Loading...
The first effective meningococcal (Men) vaccines, which consisted of capsular polysaccharides from meningococci of the respective serogroups, are not immunogenic in children aged <2 years. Conjugation of the polysaccharides to a protein carrier has resulted in vaccines (Men, as well as Haemophilus influenzae type b [Hib] and Streptococcus pneumoniae) that are immunogenic even in young infants. In a partially industry-supported, phase IV, open-label, controlled trial conducted in the U.K. and Malta, researchers compared two such vaccines — MenC-CRM (which uses CRM97 protein, a nontoxic mutant of diphtheria toxoid) and MenC-TT (a MenC polysaccharide–tetanus toxoid formulation) — to determine the most-effective serogroup C Men conjugate vaccination schedule.
The 509 infant vaccinees were randomized in a 10:10:7:4 ratio to receive a single priming dose of MenC-CRM at age 3 months; two doses of MenC-CRM, at 3 and 4 months; MenC-TT at 3 months; or no Men priming dose. All participants received Hib–MenC-TT at 12 months. Blood samples were taken at 5, 12, 13, and 24 months to determine MenC bactericidal antibody titers.
At 13 months, the immunogenicity of one priming dose of MenC-CRM was superior to that of two MenC-CRM doses; the immunogenicity of MenC-TT after a single priming dose was superior to that seen in either MenC-CRM group. At 24 months, the titers had dropped in all groups; they remained protective (≥1:8) in 82% of the Men-TT group compared with only 20% and 31% in the two- and one-dose MenC-CRM groups, respectively.

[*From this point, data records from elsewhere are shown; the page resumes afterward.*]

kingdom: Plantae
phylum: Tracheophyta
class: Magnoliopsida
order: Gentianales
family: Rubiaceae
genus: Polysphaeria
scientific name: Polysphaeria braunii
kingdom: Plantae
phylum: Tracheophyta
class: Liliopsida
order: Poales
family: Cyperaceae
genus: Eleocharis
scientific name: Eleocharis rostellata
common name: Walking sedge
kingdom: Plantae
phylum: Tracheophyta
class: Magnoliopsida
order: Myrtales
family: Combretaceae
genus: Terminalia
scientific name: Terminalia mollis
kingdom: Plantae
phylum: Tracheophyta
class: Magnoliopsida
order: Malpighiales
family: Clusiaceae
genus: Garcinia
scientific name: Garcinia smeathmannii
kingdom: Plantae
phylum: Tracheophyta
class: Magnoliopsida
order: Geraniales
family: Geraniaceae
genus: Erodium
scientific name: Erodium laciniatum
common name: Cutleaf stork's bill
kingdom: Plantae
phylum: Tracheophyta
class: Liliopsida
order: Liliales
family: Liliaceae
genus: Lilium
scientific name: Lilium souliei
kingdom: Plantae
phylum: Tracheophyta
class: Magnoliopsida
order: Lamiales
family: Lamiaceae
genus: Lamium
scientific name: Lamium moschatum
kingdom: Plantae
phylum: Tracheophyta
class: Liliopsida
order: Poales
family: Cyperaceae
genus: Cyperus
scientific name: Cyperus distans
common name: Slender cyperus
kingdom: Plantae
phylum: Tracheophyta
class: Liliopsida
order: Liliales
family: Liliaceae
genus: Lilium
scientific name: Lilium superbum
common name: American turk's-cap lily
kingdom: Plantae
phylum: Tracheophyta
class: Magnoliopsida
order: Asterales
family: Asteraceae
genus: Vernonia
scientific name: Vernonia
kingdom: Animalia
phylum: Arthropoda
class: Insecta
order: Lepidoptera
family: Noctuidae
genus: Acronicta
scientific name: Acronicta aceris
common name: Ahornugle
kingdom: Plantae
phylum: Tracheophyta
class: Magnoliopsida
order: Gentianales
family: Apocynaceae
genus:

Pace D et al. Immunogenicity of reduced dose priming schedules of serogroup C meningococcal conjugate vaccine followed by booster at 12 months in infants: Open label randomised controlled trial. BMJ 2015 Apr 1; 350:h1554. (http://dx.doi.org/10.1136/bmj.h1554)
Comment
Although many other countries recommend MenC vaccination in infancy, the U.S. does not. Countries where MenC vaccination is given routinely vary as to the number and timing of doses. If the U.S. recommendations change, these findings support a single infant priming dose, as is done currently in the U.K.